Reproduce the records verbatim, from the line containing "- Habilita el" through the last line of the records.
^^^^
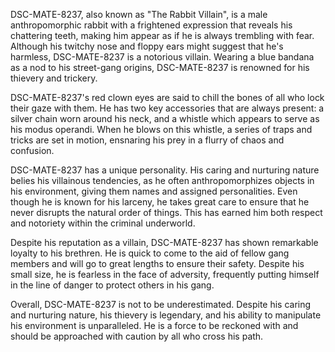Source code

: DSC-MATE-8237, also known as "The Rabbit Villain", is a male anthropomorphic rabbit with a frightened expression that reveals his chattering teeth, making him appear as if he is always trembling with fear. Although his twitchy nose and floppy ears might suggest that he's harmless, DSC-MATE-8237 is a notorious villain. Wearing a blue bandana as a nod to his street-gang origins, DSC-MATE-8237 is renowned for his thievery and trickery. 

DSC-MATE-8237's red clown eyes are said to chill the bones of all who lock their gaze with them. He has two key accessories that are always present: a silver chain worn around his neck, and a whistle which appears to serve as his modus operandi. When he blows on this whistle, a series of traps and tricks are set in motion, ensnaring his prey in a flurry of chaos and confusion.

DSC-MATE-8237 has a unique personality. His caring and nurturing nature belies his villainous tendencies, as he often anthropomorphizes objects in his environment, giving them names and assigned personalities. Even though he is known for his larceny, he takes great care to ensure that he never disrupts the natural order of things. This has earned him both respect and notoriety within the criminal underworld. 

Despite his reputation as a villain, DSC-MATE-8237 has shown remarkable loyalty to his brethren. He is quick to come to the aid of fellow gang members and will go to great lengths to ensure their safety. Despite his small size, he is fearless in the face of adversity, frequently putting himself in the line of danger to protect others in his gang.

Overall, DSC-MATE-8237 is not to be underestimated. Despite his caring and nurturing nature, his thievery is legendary, and his ability to manipulate his environment is unparalleled. He is a force to be reckoned with and should be approached with caution by all who cross his path.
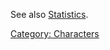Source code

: See also [Statistics](:Category:_Statistics.md "wikilink").

[Category: Characters](Category:_Characters "wikilink")
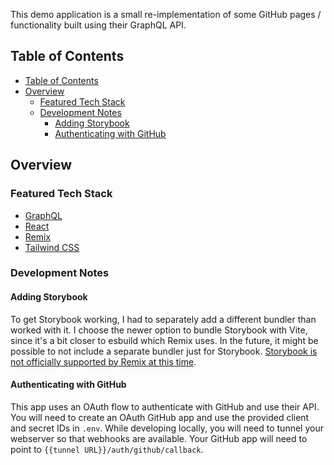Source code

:This demo application is a small re-implementation of some GitHub pages / functionality built using their GraphQL API.

## Table of Contents

- [Table of Contents](#table-of-contents)
- [Overview](#overview)
  - [Featured Tech Stack](#featured-tech-stack)
  - [Development Notes](#development-notes)
    - [Adding Storybook](#adding-storybook)
    - [Authenticating with GitHub](#authenticating-with-github)

## Overview

### Featured Tech Stack

- [GraphQL](https://graphql.org/)
- [React](https://reactjs.org)
- [Remix](https://remix.run)
- [Tailwind CSS](https://tailwindcss.com)

### Development Notes

#### Adding Storybook

To get Storybook working, I had to separately add a different bundler than worked with it. I choose the newer option to bundle Storybook with Vite, since it's a bit closer to esbuild which Remix uses. In the future, it might be possible to not include a separate bundler just for Storybook. [Storybook is not officially supported by Remix at this time](https://github.com/remix-run/remix/issues/214).

#### Authenticating with GitHub

This app uses an OAuth flow to authenticate with GitHub and use their API. You will need to create an OAuth GitHub app and use the provided client and secret IDs in `.env`. While developing locally, you will need to tunnel your webserver so that webhooks are available. Your GitHub app will need to point to `{{tunnel URL}}/auth/github/callback`.
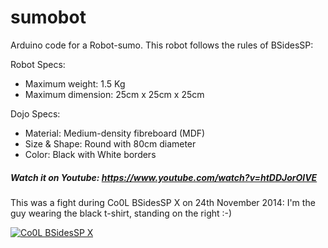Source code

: sumobot
=======

Arduino code for a Robot-sumo. This robot follows the rules of BSidesSP:

Robot Specs:
- Maximum weight: 1.5 Kg
- Maximum dimension: 25cm x 25cm x 25cm

Dojo Specs:
- Material: Medium-density fibreboard (MDF)
- Size & Shape: Round with 80cm diameter
- Color: Black with White borders

##### Watch it on Youtube: https://www.youtube.com/watch?v=htDDJorOlVE

This was a fight during Co0L BSidesSP X on 24th November 2014:
I'm the guy wearing the black t-shirt, standing on the right :-)

[![Co0L BSidesSP X](https://img.youtube.com/vi/htDDJorOlVE/maxresdefault.jpg)](https://www.youtube.com/watch?v=htDDJorOlVE)
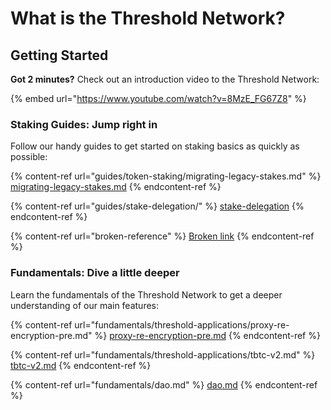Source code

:# What is the Threshold Network?

## Getting Started

**Got 2 minutes?** Check out an introduction video to the Threshold Network:

{% embed url="https://www.youtube.com/watch?v=8MzE_FG67Z8" %}

### Staking Guides: Jump right in

Follow our handy guides to get started on staking basics as quickly as possible:

{% content-ref url="guides/token-staking/migrating-legacy-stakes.md" %}
[migrating-legacy-stakes.md](guides/token-staking/migrating-legacy-stakes.md)
{% endcontent-ref %}

{% content-ref url="guides/stake-delegation/" %}
[stake-delegation](guides/stake-delegation/)
{% endcontent-ref %}

{% content-ref url="broken-reference" %}
[Broken link](broken-reference)
{% endcontent-ref %}

### Fundamentals: Dive a little deeper

Learn the fundamentals of the Threshold Network to get a deeper understanding of our main features:

{% content-ref url="fundamentals/threshold-applications/proxy-re-encryption-pre.md" %}
[proxy-re-encryption-pre.md](fundamentals/threshold-applications/proxy-re-encryption-pre.md)
{% endcontent-ref %}

{% content-ref url="fundamentals/threshold-applications/tbtc-v2.md" %}
[tbtc-v2.md](fundamentals/threshold-applications/tbtc-v2.md)
{% endcontent-ref %}

{% content-ref url="fundamentals/dao.md" %}
[dao.md](fundamentals/dao.md)
{% endcontent-ref %}
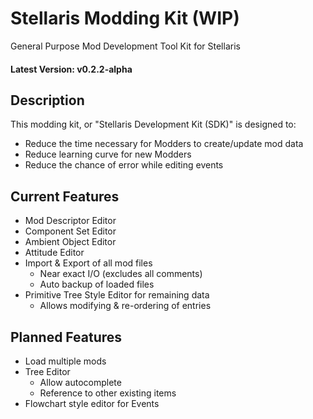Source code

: # Stellaris Modding Kit (WIP)
General Purpose Mod Development Tool Kit for Stellaris

#### Latest Version: v0.2.2-alpha

## Description
This modding kit, or "Stellaris Development Kit (SDK)" is designed to:
* Reduce the time necessary for Modders to create/update mod data
* Reduce learning curve for new Modders
* Reduce the chance of error while editing events

## Current Features
* Mod Descriptor Editor
* Component Set Editor
* Ambient Object Editor
* Attitude Editor
* Import & Export of all mod files
    * Near exact I/O (excludes all comments)
    * Auto backup of loaded files
* Primitive Tree Style Editor for remaining data
    * Allows modifying & re-ordering of entries

## Planned Features
* Load multiple mods
* Tree Editor
    * Allow autocomplete
    * Reference to other existing items
* Flowchart style editor for Events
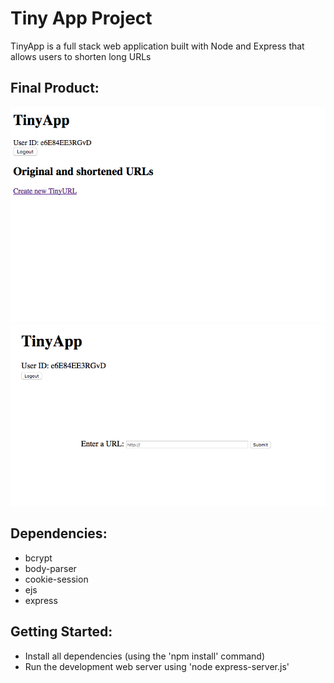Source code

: # Tiny App Project

TinyApp is a full stack web application built with Node and Express that allows users to shorten long URLs


## Final Product:

!["Screenshot of URLs page"](https://github.com/arsalan-menhaj/TinyApp/blob/master/docs/urls-page.png)
!["Screenshot of New-URL page"](https://github.com/arsalan-menhaj/TinyApp/blob/master/docs/new-url-page.png)


## Dependencies:

 - bcrypt
 - body-parser
 - cookie-session
 - ejs
 - express


## Getting Started:

 - Install all dependencies (using the 'npm install' command)
 - Run the development web server using 'node express-server.js'

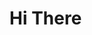 # Hi There
<!--
*** sudo-joysarker/joysarker *** is a _special_ respository bacause its JOYSARKER ( this file) appears on my GitHub profile.


 Here are some ideas to get you started:

 
Hello world, this is my profile 
-->
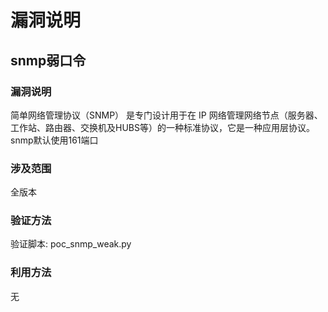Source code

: # 漏洞说明
## snmp弱口令
### 漏洞说明
简单网络管理协议（SNMP） 是专门设计用于在 IP 网络管理网络节点（服务器、工作站、路由器、交换机及HUBS等）的一种标准协议，它是一种应用层协议。snmp默认使用161端口

### 涉及范围
全版本
### 验证方法
验证脚本: poc_snmp_weak.py

### 利用方法
无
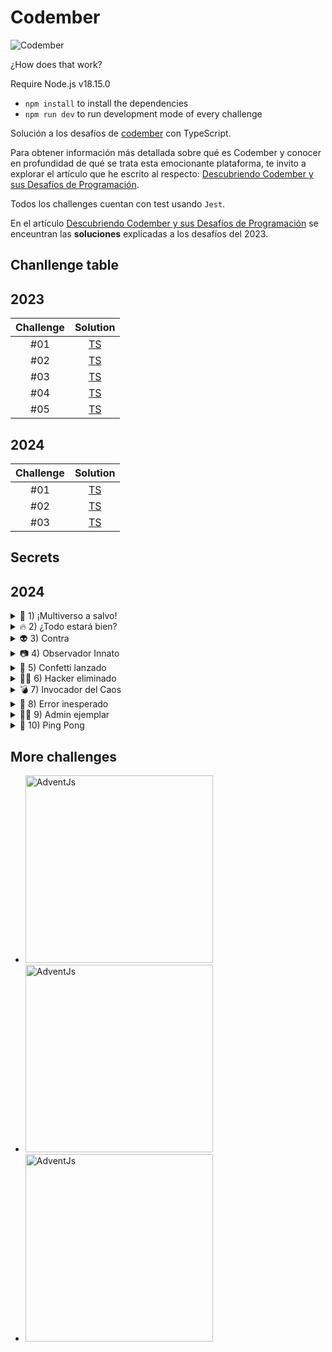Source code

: # Codember
![Codember](https://codember.dev/og-image.jpg)

¿How does that work?

Require Node.js v18.15.0

* `npm install` to install the dependencies
* `npm run dev` to run development mode of every challenge

Solución a los desafíos de [codember](https://codember.dev/) con TypeScript.

Para obtener información más detallada sobre qué es Codember y conocer en profundidad de qué se trata esta emocionante plataforma, te invito a explorar el artículo que he escrito al respecto: [Descubriendo Codember y sus Desafíos de Programación](https://johnserrano.co/blog/descubriendo-codember-y-sus-desafios-de-programacion).

Todos los challenges cuentan con test usando `Jest`.

En el artículo [Descubriendo Codember y sus Desafíos de Programación](https://johnserrano.co/blog/descubriendo-codember-y-sus-desafios-de-programacion) se enceuntran las **soluciones** explicadas a los desafíos del 2023.


## Chanllenge table

## 2023

| Challenge |                                 Solution                                   |
| :-------: |:--------------------------------------------------------------------------: |
|    #01    | [TS](challenges-2023/challenge-01/index.ts) |
|    #02    | [TS](challenges-2023/challenge-02/index.ts) |
|    #03    | [TS](challenges-2023/challenge-03/index.ts) |
|    #04    | [TS](challenges-2023/challenge-04/index.ts) |
|    #05    | [TS](challenges-2023/challenge-05/index.ts) |

## 2024

| Challenge |                                 Solution                                   |
| :-------: |:--------------------------------------------------------------------------: |
|    #01    | [TS](challenges-2024/challenge-01/index.ts) |
|    #02    | [TS](challenges-2024/challenge-02/index.ts) |
|    #03    | [TS](challenges-2024/challenge-03/index.ts) |

## Secrets

## 2024

<details>
<summary>🌌 1) ¡Multiverso a salvo!</summary>

<br/>

- Presta atención al ultimo texto que da el comando `version` ![version](/assets/version.png)
- Decodifica en Base64
- La fecha te la da el comando `version`

<br/>
</details>


<details>
<summary>🔥 2) ¿Todo estará bien?</summary>

<br/>

- Navegando por las carpetas te puedes encontrar con la imagen "image.webp".
- Usa los comandos `ls`,`cd` y `cat` para moverte entre carpetas y leer archivos.

<br/>
</details>


<details>
<summary>👽 3) Contra</summary>

<br/>

`/hint - Pista #02`
- En el juego de la NES *Contra* había varios trucos que hacían el juego más fácil, tienes que ejecutar uno de ellos.
- Por ejemplo, hacer Círculo, L1, Izquierda, R1, L2, X, R1, L1, Círculo, X en GTA V te da un coche de golf.
- No es necesario enviar un comando, solo hacer una combinación de teclas.
- En Contra este truco te daba 30 vidas.

<br/>
</details>


<details>
<summary>📷 4) Observador Innato</summary>

<br/>

`/hint - Pista #05`
- Para compartir codember.dev usa el comando `share`.

<br/>
</details>



<details>
<summary>🎊 5) Confetti lanzado</summary>

<br/>

`/hint - Pista #02`

<br/>
</details>


<details>
<summary>👨‍💻 6) Hacker eliminado</summary>

<br/>

- Usa el comando `sudo` para iniciar sesión como administrador.
- Elimina al hacker que va ganando.

<br/>
</details>


<details>
<summary>💣 7) Invocador del Caos</summary>

<br/>

- 💣
- Lee el archivo ``ghost.txt`` de ``public``.
- Hay diferentes tipos de bombas, envía la bomba de bash.
- Usa el comando `submit` para enviar tu respuesta a la adivinanza.
- La estructura del comando a enviar sería así: `submit ____ :|:_ ___`
- Cuidado con los espacios en blanco.

<br/>
</details>


<details>
<summary>🚨 8) Error inesperado</summary>

<br/>

- Usa el comando `sudo` para iniciar sesión como administrador.
- Prueba los nuevos comandos.
- Decodifica en Base64

<br/>
</details>
<details>
<summary>👨‍💻 9) Admin ejemplar</summary>

<br/>

- Habilita el nuevo comando. Puedes ver todos los comandos con el comando ``help``.
- Usa el comando `sudo` para iniciar sesión como administrador.

<br/>
</details>
<details>
<summary>🏓 10) Ping Pong</summary>

<br/>

- Para este secreto necesitas haber resuelto el secreto #09.
- Usa el comando `ping` a una página web de midudev en concreto.

<br/>
</details>

## More challenges

<ul> 
  <li> 
    <a href="https://github.com/johnsi15/adventjs" target="_blank" rel="noopener noreferrer">
      <img src="https://adventjs.dev/og.jpg" title="AdventJs" width="300"/>
    </a>
  </li>
  <li> 
    <a href="https://github.com/johnsi15/codember" target="_blank" rel="noopener noreferrer">
      <img src="https://codember.dev/og-image.jpg" title="AdventJs" width="300"/>
    </a>
  </li>
  <li> 
    <a href="https://github.com/johnsi15/halloween-retos" target="_blank" rel="noopener noreferrer">
      <img src="https://halloween.dev/og.jpg" title="AdventJs" width="300"/>
    </a>
  </li>
 </ul>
^^^^
Response to the task
- Habilita el nuevo comando. Puedes ver todos los comandos con el comando ``help``.
- Usa el comando `sudo` para iniciar sesión como administrador.

<br/>
</details>
<details>
<summary>🏓 10) Ping Pong</summary>

<br/>

- Para este secreto necesitas haber resuelto el secreto #09.
- Usa el comando `ping` a una página web de midudev en concreto.

<br/>
</details>

## More challenges

<ul> 
  <li> 
    <a href="https://github.com/johnsi15/adventjs" target="_blank" rel="noopener noreferrer">
      <img src="https://adventjs.dev/og.jpg" title="AdventJs" width="300"/>
    </a>
  </li>
  <li> 
    <a href="https://github.com/johnsi15/codember" target="_blank" rel="noopener noreferrer">
      <img src="https://codember.dev/og-image.jpg" title="AdventJs" width="300"/>
    </a>
  </li>
  <li> 
    <a href="https://github.com/johnsi15/halloween-retos" target="_blank" rel="noopener noreferrer">
      <img src="https://halloween.dev/og.jpg" title="AdventJs" width="300"/>
    </a>
  </li>
 </ul>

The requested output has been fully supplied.